Billy Paultz

Personal information
- Born: July 30, 1948 (age 78) River Edge, New Jersey, U.S.
- Listed height: 6 ft 11 in (2.11 m)
- Listed weight: 235 lb (107 kg)

Career information
- High school: River Dell (Oradell, New Jersey)
- College: Cameron (1966–1967); St. John's (1968–1970);
- NBA draft: 1970: 7th round, 103rd overall pick
- Drafted by: San Diego Rockets
- Playing career: 1970–1985
- Position: Center / power forward
- Number: 5

Career history
- 1970–1975: New York Nets
- 1975–1980: San Antonio Spurs
- 1980–1983: Houston Rockets
- 1983: San Antonio Spurs
- 1983–1984: Atlanta Hawks
- 1984–1985: Utah Jazz

Career highlights
- ABA champion (1974); 4× ABA All-Star (1973–1976); ABA blocks leader (1976); ABA All-Time Team;

Career NBA statistics
- Points: 13,099 (11.7 ppg)
- Rebounds: 8,959 (8.0 rpg)
- Blocks: 1,457 (1.5 bpg)
- Stats at NBA.com
- Stats at Basketball Reference

= Billy Paultz =

American basketball player

William Edward Paultz (born July 30, 1948) is an American former professional basketball player who played in the National Basketball Association (NBA) and in the now defunct American Basketball Association (ABA). Nicknamed "the Whopper", He was a 4-time ABA All-Star and led the ABA in blocks in 1976.

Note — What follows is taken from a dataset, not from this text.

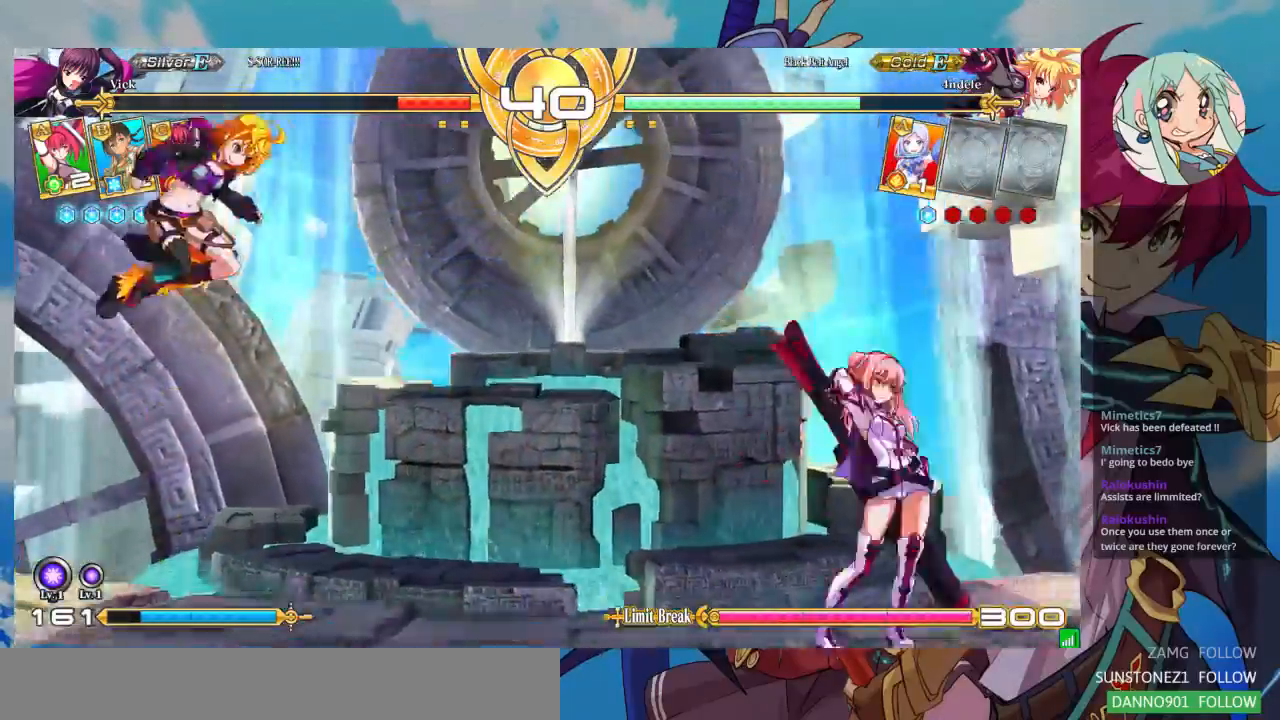
{"buttons": ["R1"], "left_stick": "center", "events": [[67, "left_stick", "left"], [333, "left_stick", "down"], [433, "R1", "down"], [433, "left_stick", "center"]]}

==Early life and collegiate career==
Born in River Edge, New Jersey, Paultz played high-school basketball at River Dell Regional High School in Bergen County. Paultz played college basketball at Cameron Junior College and then at Saint John's University, and was selected in the seventh round of the 1970 NBA draft by the San Diego Rockets and by the Virginia Squires in the 1970 ABA Draft. Paultz opted to sign with the Squires. On August 11, 1970, the Squires traded his rights to the New York Nets in exchange for a draft choice and cash.

==Professional basketball==
As a rookie, Paultz made his first postseason appearance in the 1971 ABA Playoffs with the New York Nets, during which he averaged 20.2 points, 15 rebounds, and 3.2 assists per game. On December 17, 1971, Paultz scored 27 points and set a Nets' franchise record by pulling down 33 rebounds in a 90–83 victory over the Dallas Chaparrals. He spent his first five seasons, all of which resulted in trips to the playoffs, with the ABA Nets (including an appearance in 1972 ABA Finals, which the Indiana Pacers won in six games), and was a key player in their 1973–74 ABA championship season. He was then traded to the San Antonio Spurs where he made four consecutive appearances in the playoffs from 1976 to 1979.

Although Paultz moved with a bulky stiffness, he was a heady player who averaged 1.5 blocks/game over 15 professional seasons.

During the middle of the 1979-1980 season, San Antonio traded Paultz to the Houston Rockets, and due to the trade, he managed to play 84 games during an 82-game NBA season. The next year, Paultz teamed with Moses Malone to make the 1981 NBA Finals. In Game 1 of the series, Paultz scored 14 points and grabbed 7 rebounds, during a 98–95 loss to the Celtics (who would win the series four games to two). During the 1982–83 season without Malone, and with the Rockets in last place, he was placed on waivers and picked up by the playoff-bound Spurs. In 1984, he was a late season pickup by the playoff bound Atlanta Hawks. He finished his career with the Utah Jazz in 1985.

A four-time ABA All-Star, Paultz led the ABA in blocked shots during the 1975–76 season with an average of 3.0 blocks per game and a league-leading total of 253 blocked shots.

About his play, Paultz stated, "I have realized that I'm not an overpowering type center. I don't really know what my category is. I have always been the type of player that can do a little bit of everything."